__Input data__
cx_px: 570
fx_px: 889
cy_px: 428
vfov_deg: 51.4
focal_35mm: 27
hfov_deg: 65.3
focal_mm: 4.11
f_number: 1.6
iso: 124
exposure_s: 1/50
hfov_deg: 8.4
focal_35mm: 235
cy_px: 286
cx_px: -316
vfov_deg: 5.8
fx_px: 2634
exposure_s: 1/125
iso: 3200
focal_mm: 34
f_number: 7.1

...

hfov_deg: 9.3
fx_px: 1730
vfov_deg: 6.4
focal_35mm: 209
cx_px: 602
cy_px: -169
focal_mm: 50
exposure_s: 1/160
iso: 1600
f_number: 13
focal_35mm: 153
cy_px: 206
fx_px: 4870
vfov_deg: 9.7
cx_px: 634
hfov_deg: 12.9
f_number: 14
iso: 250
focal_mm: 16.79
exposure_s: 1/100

__Task statement__
Copy range, inclusive: the line holding "hfov_deg: 9.3" to the line holding "exposure_s: 1/100". Reproduce exactly those lines of the records above and no others.

__Expected output__
hfov_deg: 9.3
fx_px: 1730
vfov_deg: 6.4
focal_35mm: 209
cx_px: 602
cy_px: -169
focal_mm: 50
exposure_s: 1/160
iso: 1600
f_number: 13
focal_35mm: 153
cy_px: 206
fx_px: 4870
vfov_deg: 9.7
cx_px: 634
hfov_deg: 12.9
f_number: 14
iso: 250
focal_mm: 16.79
exposure_s: 1/100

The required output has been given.